- Born: Mary Kathleen Lloyd 31 May 1902 Eastbourne, East Sussex
- Died: 3 April 1972 (aged 69)
- Allegiance: United Kingdom
- Branch: Women's Royal Naval Service
- Service years: 1939–1954
- Rank: Commandant
- Commands: Women's Royal Naval Service
- Conflicts: Second World War
- Awards: Dame Commander of the Order of the British Empire
- Spouse: Geoffrey Cheshire ​(m. 1963)​

= Mary Lloyd (WRNS officer) =

Dame Mary Kathleen Cheshire, (' Lloyd; 31 May 1902 – 3 April 1972) was a director of the Women's Royal Naval Service (WRNS).

==Early life==
Lloyd was born in Eastbourne, East Sussex, on 31 May 1902 to Aloysius Joseph Lloyd, a draper, and his wife, Annie (née Grant). She was educated at the Ursuline convent in Wimbledon.

==Naval career==
Lloyd was the first woman to join the Women's Royal Naval Service (WRNS) when it was re-formed in 1939, and began her service as a steward. The following year she was commissioned as an officer.
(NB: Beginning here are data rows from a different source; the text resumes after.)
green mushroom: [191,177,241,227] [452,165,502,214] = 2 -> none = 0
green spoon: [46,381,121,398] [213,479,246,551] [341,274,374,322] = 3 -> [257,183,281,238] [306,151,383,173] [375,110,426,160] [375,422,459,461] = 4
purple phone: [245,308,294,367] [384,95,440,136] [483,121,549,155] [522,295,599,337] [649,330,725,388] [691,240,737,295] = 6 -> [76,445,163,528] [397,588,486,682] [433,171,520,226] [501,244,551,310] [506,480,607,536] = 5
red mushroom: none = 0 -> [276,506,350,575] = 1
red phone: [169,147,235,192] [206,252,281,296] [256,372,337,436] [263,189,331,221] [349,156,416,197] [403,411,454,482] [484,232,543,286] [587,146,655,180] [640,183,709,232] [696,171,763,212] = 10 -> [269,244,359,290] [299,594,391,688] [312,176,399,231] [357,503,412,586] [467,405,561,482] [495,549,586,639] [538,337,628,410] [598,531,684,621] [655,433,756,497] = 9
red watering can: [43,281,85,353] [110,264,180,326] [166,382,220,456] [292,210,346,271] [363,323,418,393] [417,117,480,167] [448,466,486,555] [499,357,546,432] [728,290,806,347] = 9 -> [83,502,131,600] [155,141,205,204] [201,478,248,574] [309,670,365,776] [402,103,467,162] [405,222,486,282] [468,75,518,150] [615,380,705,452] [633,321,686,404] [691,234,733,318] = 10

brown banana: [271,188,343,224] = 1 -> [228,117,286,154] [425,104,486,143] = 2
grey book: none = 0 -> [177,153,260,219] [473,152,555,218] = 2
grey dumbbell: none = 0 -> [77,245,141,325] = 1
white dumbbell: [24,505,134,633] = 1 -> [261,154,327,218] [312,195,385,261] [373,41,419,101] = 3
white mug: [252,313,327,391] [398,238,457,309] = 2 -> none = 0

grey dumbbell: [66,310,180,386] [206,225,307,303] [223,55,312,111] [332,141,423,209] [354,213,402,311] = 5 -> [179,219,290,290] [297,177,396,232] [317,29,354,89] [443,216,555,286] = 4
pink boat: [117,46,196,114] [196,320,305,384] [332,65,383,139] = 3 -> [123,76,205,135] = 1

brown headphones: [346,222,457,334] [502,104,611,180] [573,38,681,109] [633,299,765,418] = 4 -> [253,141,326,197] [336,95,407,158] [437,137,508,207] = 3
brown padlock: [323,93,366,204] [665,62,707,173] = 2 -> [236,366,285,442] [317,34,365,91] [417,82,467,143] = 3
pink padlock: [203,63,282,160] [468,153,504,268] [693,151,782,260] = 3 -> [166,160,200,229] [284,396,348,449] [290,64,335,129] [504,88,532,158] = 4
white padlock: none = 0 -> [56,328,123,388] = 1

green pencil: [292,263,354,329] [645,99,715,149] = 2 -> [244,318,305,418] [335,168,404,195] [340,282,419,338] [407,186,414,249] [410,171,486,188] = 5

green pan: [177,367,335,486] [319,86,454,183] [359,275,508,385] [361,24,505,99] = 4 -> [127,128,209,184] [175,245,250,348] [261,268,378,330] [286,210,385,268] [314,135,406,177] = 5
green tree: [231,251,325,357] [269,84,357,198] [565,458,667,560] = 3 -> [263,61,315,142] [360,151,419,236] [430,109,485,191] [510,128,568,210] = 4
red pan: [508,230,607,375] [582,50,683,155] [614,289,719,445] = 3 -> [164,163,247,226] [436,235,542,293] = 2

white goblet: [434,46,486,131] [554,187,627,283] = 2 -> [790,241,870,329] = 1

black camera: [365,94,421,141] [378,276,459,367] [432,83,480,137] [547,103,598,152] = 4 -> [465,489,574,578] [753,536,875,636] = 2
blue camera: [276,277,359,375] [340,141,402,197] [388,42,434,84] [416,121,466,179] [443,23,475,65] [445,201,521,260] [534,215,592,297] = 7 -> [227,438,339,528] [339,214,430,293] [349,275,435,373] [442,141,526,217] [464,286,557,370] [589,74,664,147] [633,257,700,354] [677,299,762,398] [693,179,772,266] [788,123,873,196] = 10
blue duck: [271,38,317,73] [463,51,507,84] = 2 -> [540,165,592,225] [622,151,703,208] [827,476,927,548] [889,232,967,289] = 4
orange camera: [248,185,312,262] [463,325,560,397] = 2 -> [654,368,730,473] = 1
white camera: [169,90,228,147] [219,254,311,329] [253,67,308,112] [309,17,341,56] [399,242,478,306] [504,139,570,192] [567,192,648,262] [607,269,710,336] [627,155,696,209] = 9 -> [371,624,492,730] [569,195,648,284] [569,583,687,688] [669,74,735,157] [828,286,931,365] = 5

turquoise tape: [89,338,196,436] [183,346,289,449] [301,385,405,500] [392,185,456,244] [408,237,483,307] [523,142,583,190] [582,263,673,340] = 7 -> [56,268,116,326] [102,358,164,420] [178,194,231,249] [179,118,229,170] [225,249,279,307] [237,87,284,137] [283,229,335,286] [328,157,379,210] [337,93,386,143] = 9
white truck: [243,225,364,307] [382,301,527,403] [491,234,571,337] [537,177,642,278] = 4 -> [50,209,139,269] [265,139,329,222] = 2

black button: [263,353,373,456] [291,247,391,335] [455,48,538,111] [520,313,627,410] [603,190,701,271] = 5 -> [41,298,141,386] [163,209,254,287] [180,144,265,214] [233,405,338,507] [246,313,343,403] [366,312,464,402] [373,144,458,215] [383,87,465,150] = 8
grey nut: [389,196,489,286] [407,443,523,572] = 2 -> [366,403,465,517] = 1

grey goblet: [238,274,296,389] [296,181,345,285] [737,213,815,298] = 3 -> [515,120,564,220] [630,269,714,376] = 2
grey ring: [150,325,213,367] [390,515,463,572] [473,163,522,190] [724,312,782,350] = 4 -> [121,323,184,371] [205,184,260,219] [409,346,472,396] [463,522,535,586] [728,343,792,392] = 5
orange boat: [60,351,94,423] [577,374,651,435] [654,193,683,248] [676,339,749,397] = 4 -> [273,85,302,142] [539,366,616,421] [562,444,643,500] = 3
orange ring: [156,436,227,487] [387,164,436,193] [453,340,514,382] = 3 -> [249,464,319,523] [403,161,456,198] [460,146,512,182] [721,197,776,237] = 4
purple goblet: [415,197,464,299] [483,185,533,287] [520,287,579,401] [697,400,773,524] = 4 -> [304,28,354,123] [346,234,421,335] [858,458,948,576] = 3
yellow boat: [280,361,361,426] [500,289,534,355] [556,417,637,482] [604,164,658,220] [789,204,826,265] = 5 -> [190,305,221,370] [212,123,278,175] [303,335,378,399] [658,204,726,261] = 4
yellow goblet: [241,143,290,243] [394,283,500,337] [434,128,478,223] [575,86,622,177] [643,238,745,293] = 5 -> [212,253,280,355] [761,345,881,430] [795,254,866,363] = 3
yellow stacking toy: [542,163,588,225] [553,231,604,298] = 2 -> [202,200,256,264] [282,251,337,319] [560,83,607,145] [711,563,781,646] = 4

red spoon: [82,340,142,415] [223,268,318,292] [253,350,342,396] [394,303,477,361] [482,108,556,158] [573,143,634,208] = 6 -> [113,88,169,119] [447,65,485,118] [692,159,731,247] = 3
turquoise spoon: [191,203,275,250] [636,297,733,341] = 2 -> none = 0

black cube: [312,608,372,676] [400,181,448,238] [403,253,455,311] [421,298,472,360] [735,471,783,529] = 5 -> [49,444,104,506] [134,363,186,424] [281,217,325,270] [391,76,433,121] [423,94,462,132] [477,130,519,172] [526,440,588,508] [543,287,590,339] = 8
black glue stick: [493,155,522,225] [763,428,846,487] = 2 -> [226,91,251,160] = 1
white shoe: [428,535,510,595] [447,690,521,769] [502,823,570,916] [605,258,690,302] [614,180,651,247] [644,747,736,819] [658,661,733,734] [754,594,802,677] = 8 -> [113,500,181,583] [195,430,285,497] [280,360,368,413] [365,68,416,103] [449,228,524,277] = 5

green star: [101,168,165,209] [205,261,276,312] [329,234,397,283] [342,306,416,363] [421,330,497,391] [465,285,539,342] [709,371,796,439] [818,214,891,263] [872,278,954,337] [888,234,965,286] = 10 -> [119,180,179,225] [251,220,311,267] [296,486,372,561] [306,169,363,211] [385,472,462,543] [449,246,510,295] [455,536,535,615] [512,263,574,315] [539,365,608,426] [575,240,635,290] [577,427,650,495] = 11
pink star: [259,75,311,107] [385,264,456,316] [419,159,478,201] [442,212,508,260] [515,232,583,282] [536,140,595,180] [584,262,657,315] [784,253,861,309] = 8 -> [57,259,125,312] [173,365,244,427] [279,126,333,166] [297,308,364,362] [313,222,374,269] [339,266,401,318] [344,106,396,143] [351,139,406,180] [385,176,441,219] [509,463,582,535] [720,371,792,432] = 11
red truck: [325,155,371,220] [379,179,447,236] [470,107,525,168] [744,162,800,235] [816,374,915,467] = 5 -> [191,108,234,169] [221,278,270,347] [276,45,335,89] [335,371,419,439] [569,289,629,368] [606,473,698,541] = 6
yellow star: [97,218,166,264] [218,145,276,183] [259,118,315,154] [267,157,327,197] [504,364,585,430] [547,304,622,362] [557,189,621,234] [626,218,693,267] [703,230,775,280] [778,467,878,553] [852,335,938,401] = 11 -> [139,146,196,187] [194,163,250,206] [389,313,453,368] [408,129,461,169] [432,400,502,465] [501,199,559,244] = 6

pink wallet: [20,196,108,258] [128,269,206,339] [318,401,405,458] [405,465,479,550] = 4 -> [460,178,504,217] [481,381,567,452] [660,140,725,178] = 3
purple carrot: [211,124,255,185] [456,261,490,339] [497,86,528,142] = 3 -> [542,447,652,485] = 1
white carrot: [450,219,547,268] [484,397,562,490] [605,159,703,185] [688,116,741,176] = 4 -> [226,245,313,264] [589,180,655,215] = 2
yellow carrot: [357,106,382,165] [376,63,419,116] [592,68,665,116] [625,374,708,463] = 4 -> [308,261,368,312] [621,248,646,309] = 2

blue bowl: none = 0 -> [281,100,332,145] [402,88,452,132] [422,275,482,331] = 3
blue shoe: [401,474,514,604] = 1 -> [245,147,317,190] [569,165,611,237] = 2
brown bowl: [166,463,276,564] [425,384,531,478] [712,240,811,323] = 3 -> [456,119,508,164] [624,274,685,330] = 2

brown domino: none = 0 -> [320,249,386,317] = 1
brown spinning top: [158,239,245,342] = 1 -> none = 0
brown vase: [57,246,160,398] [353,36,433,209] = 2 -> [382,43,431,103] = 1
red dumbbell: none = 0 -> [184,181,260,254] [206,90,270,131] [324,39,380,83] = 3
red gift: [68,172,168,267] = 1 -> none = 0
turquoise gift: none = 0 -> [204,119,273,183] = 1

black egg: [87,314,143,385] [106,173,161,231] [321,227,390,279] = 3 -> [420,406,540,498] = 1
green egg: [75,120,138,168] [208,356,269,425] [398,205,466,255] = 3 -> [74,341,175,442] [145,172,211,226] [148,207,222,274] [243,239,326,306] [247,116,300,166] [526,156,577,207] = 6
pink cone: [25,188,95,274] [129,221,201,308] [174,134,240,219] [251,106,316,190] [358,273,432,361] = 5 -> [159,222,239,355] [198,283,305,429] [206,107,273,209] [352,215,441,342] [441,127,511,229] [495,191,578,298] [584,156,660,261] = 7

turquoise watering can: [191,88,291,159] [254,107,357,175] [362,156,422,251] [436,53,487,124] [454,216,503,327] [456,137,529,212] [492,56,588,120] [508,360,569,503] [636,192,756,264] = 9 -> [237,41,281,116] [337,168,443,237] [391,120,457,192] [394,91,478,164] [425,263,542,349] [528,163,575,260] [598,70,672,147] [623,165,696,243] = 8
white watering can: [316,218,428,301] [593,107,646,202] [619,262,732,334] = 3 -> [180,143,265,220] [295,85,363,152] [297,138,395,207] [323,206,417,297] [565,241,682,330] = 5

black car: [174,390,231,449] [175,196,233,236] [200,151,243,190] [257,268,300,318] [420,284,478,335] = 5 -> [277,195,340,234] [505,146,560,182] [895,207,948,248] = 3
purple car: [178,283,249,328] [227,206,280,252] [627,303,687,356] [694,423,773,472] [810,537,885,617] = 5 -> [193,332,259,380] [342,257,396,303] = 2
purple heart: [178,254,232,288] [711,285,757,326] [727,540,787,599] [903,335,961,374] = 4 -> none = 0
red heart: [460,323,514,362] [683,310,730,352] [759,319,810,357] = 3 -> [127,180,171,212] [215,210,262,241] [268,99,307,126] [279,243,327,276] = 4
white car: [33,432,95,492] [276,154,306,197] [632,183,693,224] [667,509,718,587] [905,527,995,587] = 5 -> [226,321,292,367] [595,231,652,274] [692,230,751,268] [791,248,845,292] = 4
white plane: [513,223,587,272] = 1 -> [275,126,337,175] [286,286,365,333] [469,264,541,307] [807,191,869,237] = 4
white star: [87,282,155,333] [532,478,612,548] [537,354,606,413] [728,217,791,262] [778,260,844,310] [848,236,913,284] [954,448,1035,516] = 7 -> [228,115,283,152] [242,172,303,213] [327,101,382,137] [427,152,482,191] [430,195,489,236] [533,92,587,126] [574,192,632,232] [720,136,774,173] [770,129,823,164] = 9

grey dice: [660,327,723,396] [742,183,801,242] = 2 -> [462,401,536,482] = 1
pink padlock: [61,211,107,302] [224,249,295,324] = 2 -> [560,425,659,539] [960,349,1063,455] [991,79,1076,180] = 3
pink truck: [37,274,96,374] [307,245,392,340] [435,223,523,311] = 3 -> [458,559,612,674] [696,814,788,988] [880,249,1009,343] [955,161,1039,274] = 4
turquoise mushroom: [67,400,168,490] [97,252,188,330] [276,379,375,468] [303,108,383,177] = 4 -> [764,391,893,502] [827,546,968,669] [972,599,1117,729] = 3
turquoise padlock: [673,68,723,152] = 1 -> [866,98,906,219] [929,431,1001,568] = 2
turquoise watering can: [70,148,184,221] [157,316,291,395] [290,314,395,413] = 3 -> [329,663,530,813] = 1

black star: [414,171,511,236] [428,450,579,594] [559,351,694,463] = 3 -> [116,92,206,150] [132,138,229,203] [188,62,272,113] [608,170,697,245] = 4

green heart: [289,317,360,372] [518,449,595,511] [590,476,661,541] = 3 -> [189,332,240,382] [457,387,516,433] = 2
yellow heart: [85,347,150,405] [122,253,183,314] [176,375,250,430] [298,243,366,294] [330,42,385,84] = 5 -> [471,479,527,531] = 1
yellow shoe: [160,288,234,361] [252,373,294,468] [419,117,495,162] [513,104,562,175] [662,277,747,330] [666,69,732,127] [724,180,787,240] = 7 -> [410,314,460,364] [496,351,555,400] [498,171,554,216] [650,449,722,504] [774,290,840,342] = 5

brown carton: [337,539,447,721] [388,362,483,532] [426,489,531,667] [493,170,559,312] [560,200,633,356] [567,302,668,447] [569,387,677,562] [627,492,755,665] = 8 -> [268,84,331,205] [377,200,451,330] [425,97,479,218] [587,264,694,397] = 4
By 1946 she was acting superintendent, for which service she was appointed an Officer of the Order of the British Empire in the 1946 Birthday Honours. The WRNS was not disbanded after the war, and in 1950 Lloyd succeeded Dame Jocelyn Woollcombe as its director (most senior officer, equivalent to a rear admiral). She was named a Dame Commander of the Order of the British Empire in 1952 and retired two years later.

==Personal life==
Lloyd married Geoffrey Cheshire, father of the war hero and humanitarian Leonard Cheshire, in 1963. She spent a number of years working with her stepson's eponymous Cheshire Foundation.

Her requiem mass was held at Westminster Cathedral on 28 July 1972, and attended by Queen Elizabeth II.